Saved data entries
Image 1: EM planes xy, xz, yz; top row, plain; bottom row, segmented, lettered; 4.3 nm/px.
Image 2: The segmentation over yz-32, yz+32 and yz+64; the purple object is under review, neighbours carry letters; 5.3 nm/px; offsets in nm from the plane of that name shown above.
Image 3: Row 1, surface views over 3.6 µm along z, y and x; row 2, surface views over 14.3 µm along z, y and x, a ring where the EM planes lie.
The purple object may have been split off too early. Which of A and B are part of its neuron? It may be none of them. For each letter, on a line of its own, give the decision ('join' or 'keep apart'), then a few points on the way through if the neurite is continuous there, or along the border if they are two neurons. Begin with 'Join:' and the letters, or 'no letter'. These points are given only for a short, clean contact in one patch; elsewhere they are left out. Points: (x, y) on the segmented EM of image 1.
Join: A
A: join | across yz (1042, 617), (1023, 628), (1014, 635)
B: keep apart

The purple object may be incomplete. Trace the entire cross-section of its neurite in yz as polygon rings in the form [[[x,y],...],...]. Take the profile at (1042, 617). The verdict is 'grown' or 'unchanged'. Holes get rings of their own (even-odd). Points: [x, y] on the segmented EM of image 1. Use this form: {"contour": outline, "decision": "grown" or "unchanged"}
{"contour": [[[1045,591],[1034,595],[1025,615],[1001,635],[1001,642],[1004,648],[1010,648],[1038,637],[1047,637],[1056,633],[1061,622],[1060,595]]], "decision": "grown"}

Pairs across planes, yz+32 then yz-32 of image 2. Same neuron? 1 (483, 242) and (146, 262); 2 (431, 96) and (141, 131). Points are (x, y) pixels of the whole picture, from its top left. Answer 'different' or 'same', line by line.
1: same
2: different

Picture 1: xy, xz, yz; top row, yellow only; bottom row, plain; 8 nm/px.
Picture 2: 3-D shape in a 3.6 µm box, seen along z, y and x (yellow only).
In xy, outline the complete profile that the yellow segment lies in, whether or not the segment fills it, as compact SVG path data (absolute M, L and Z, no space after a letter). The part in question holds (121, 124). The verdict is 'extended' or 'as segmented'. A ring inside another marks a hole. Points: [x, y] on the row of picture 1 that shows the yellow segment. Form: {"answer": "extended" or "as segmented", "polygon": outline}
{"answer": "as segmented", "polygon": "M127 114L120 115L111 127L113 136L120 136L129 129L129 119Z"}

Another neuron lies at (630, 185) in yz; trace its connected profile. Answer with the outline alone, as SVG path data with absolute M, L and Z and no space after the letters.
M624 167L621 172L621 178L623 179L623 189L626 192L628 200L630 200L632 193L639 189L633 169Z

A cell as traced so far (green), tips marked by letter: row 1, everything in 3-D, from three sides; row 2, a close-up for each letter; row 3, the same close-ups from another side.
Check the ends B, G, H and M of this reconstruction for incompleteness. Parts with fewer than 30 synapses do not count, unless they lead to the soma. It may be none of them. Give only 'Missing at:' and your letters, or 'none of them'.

**The task:**
Of all the entries above, repeat only the lines from the line that has "Image 2: The" to the line that has "Image 3: Row", both lines included, exactly.

**Exercise result:**
Image 2: The segmentation over yz-32, yz+32 and yz+64; the purple object is under review, neighbours carry letters; 5.3 nm/px; offsets in nm from the plane of that name shown above.
Image 3: Row 1, surface views over 3.6 µm along z, y and x; row 2, surface views over 14.3 µm along z, y and x, a ring where the EM planes lie.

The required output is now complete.